Instituição emergente, aos poucos a Defensoria Pública vai conquistando o espaço que lhe é devido. Consulta ao site www.google.com.br, em 21 de setembro de 2007, demonstra o crescente número de providências que vêm sendo tomadas, no sentido de dar ao órgão maior eficiência. A título de ilustração, citam-se algumas: a) o dia 19 de maio foi escolhido como o dia do Defensor Público; b) defensoria do Rio de Janeiro passa a ter autonomia financeira; c) defensoria do Rio Grande do Sul moderniza a comunicação com a sociedade; d) defensoria do Acre passa a atender no lar as pessoas com dificuldade de ir à sua sede; e) Defensoria da União abre novo concurso público.
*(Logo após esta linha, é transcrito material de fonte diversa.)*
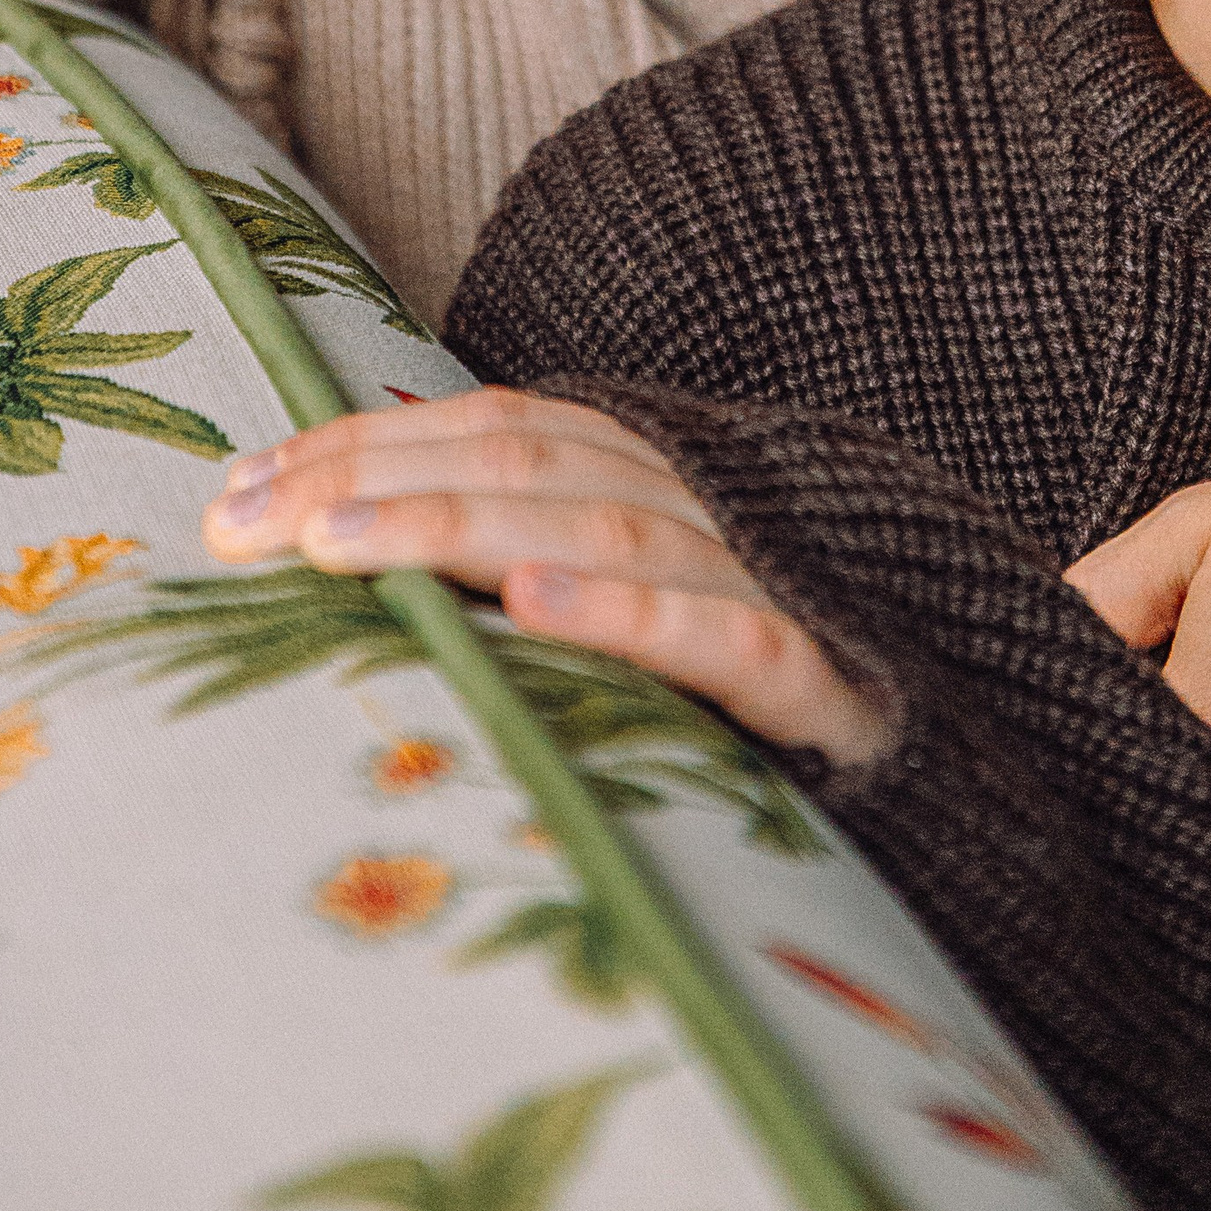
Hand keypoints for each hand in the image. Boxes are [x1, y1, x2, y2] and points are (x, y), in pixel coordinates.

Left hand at [202, 389, 890, 768]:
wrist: (972, 787)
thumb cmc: (768, 707)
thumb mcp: (644, 619)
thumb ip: (535, 555)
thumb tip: (357, 511)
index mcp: (667, 481)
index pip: (498, 424)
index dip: (365, 441)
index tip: (238, 487)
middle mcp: (714, 511)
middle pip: (530, 458)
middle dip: (371, 480)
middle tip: (242, 523)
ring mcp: (776, 587)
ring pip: (605, 527)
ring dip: (460, 523)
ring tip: (340, 546)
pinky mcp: (829, 688)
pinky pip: (724, 636)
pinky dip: (625, 613)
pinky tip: (527, 607)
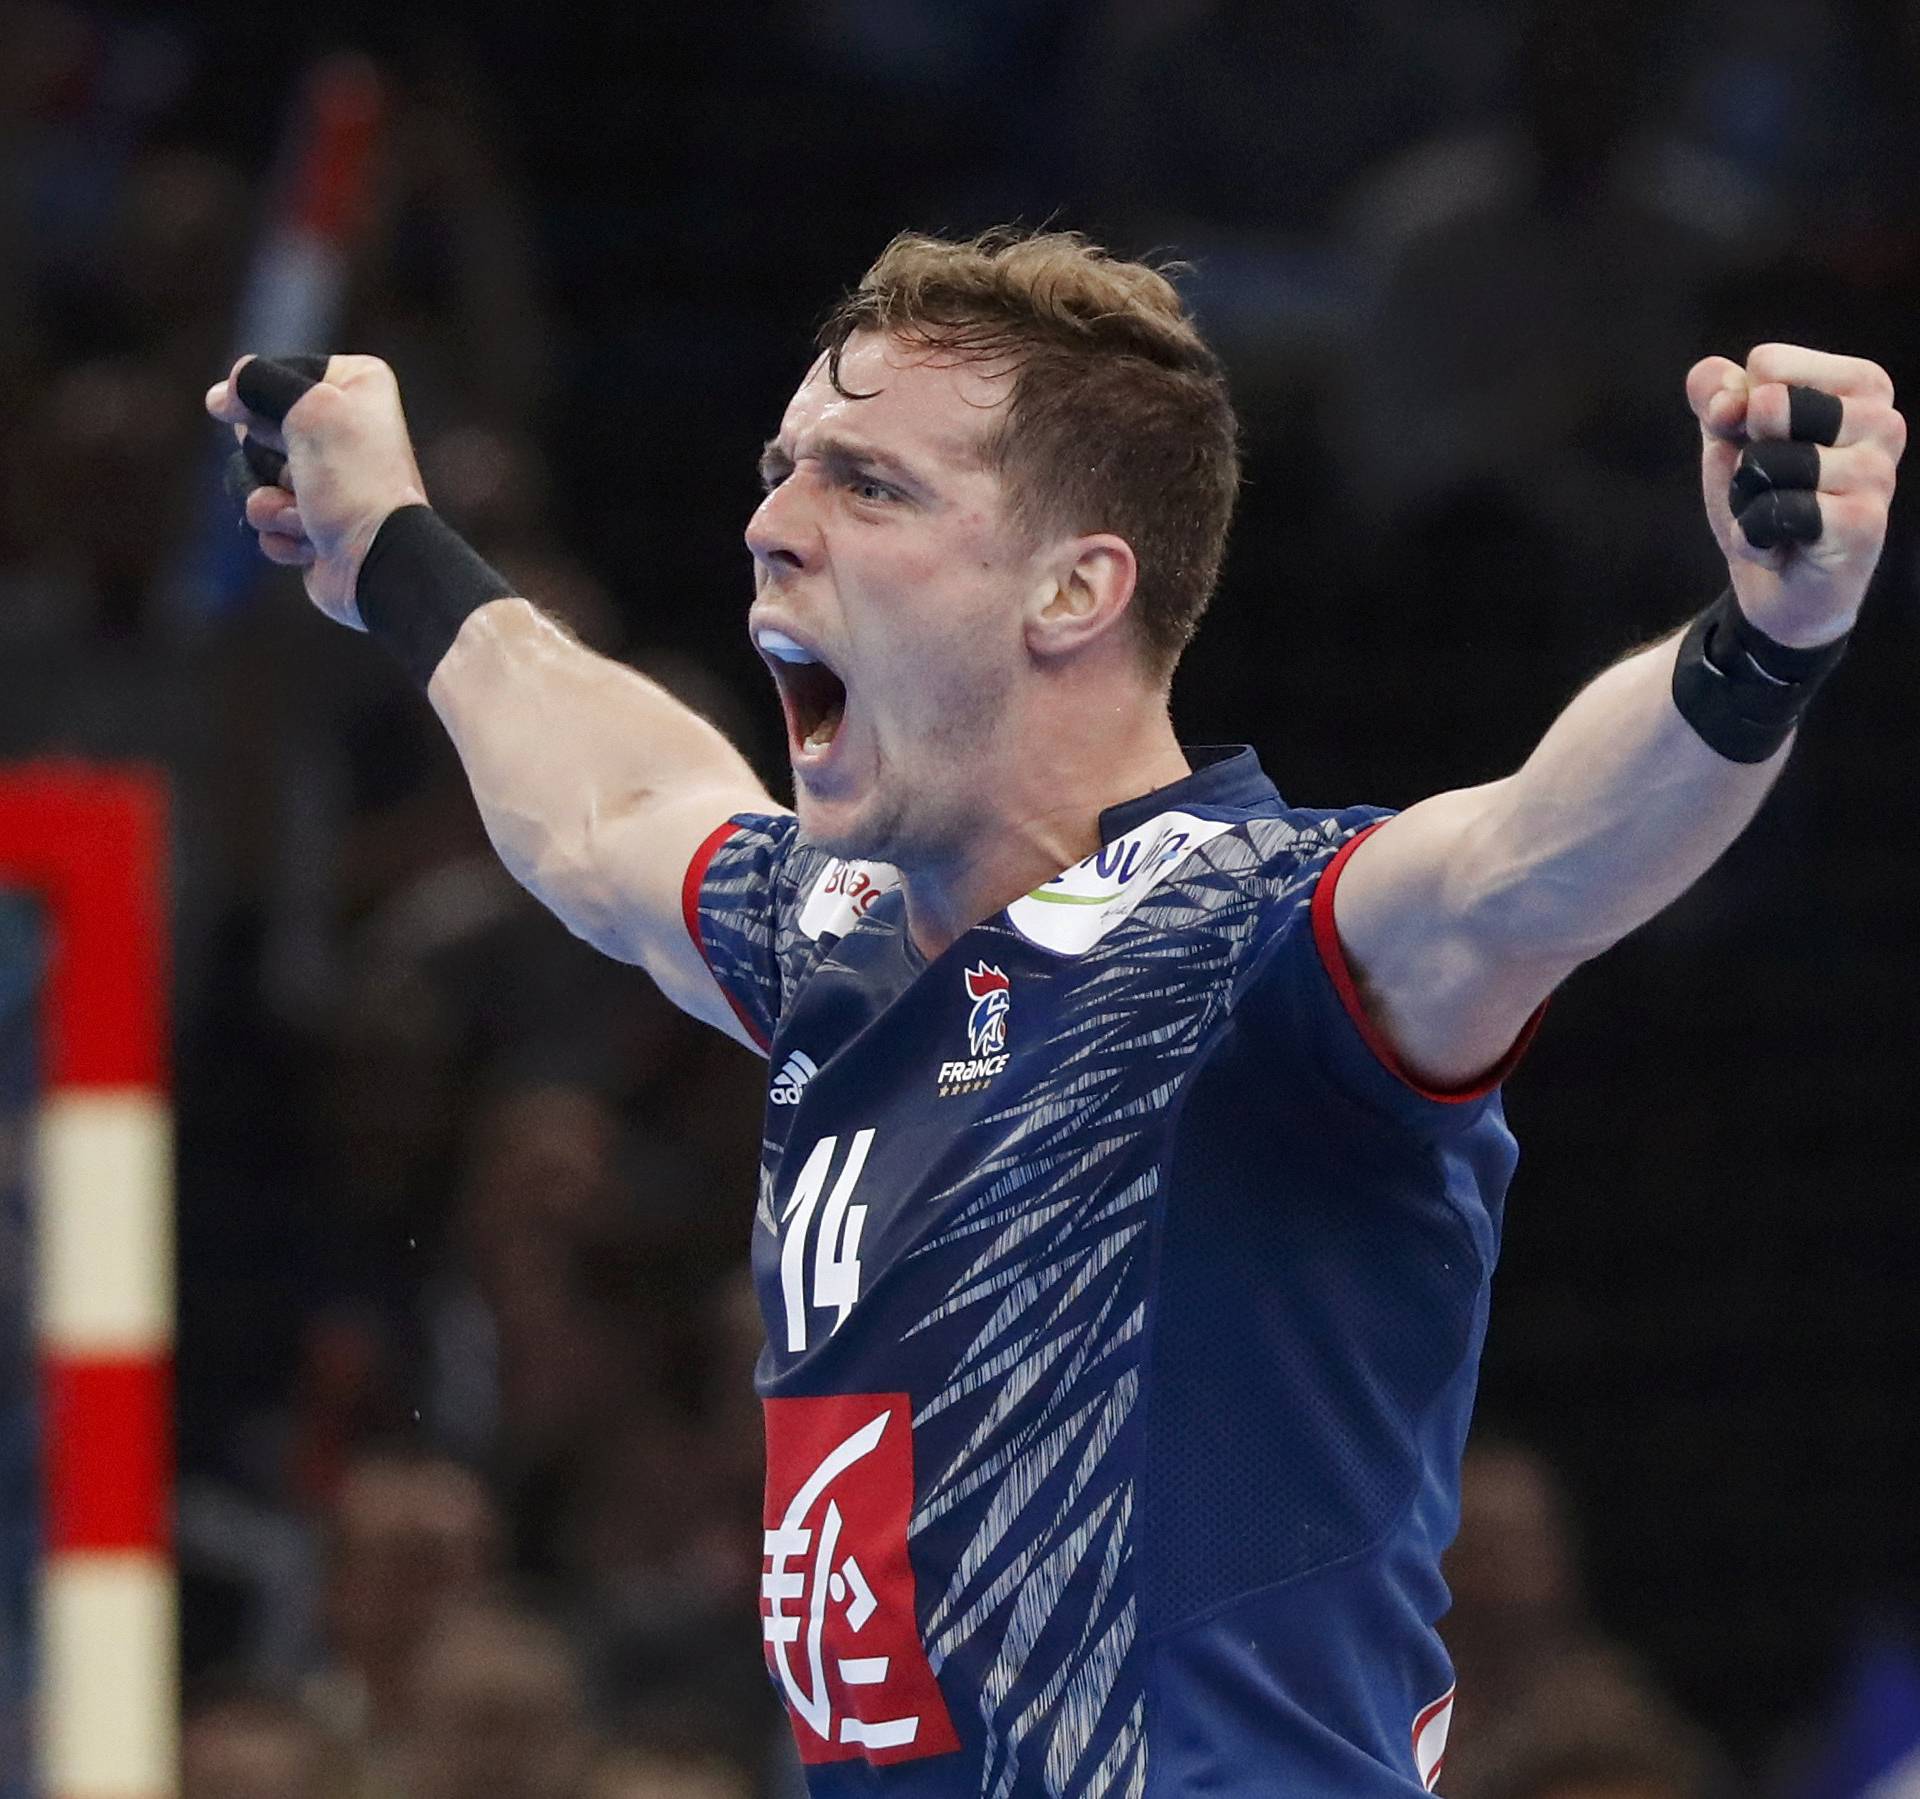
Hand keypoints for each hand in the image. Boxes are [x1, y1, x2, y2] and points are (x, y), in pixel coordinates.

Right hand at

Examinado o tema, é possível se chegar a algumas conclusões: a) os mais carentes do ponto de vista econômico sofrem maiores dificuldade de acesso e de efetividade junto à Justiça, como de resto, em todas as áreas do serviço público; b) a via certa para corrigir esta anomalia, ainda que não seja a única, é a implementação e o fortalecimento das Defensorias Públicas; c) na busca desse objetivo a sociedade civil deve se mobilizar, pressionando o Poder Executivo a dar efetividade à regra do artigo 134 da Constituição Federal.

Vladimir Passos de Freitas é desembargador aposentado do Tribunal Regional Federal da 4ª Região, onde foi corregedor e presidente, é professor de Direito Ambiental da PUC/PR e ex-presidente da Ajufe. É também presidente do Ibrajus, primeira ONG brasileira de estudos de administração da Justiça.